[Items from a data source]
▬▬▬

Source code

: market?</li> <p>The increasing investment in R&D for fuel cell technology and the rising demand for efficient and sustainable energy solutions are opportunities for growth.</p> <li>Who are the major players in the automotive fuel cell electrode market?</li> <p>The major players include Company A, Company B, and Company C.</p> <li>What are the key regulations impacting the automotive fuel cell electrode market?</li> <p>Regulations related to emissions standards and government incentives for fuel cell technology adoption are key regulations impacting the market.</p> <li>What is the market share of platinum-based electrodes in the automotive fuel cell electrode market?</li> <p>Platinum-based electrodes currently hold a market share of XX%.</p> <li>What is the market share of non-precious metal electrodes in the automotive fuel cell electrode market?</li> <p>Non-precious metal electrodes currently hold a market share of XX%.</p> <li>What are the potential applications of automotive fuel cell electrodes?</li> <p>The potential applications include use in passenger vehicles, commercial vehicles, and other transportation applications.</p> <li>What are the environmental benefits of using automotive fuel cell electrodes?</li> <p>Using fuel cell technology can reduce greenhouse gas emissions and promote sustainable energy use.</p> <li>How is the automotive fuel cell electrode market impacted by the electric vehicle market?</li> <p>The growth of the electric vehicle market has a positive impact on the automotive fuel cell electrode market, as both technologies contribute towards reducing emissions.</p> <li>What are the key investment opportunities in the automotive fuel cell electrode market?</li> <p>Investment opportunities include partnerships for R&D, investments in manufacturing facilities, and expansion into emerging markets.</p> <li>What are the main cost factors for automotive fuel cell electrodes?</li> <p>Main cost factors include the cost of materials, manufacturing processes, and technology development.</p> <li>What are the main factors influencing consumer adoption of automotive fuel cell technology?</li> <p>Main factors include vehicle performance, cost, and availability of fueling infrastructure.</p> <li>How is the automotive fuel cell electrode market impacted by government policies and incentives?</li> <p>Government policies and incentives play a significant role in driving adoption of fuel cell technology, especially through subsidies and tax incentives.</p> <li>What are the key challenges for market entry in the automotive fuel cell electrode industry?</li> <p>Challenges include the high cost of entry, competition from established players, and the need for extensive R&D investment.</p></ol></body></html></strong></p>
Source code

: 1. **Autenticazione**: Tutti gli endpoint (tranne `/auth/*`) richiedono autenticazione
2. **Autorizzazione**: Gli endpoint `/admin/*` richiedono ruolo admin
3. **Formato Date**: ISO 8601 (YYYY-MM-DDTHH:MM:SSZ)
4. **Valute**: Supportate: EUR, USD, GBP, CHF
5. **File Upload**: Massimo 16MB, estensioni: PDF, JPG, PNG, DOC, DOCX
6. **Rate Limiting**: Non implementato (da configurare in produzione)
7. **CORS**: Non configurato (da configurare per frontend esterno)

▬▬▬

How many lines of the data contain the string "endpoint", matching case exactly? Give only the number.

**EXPECTED OUTPUT**
2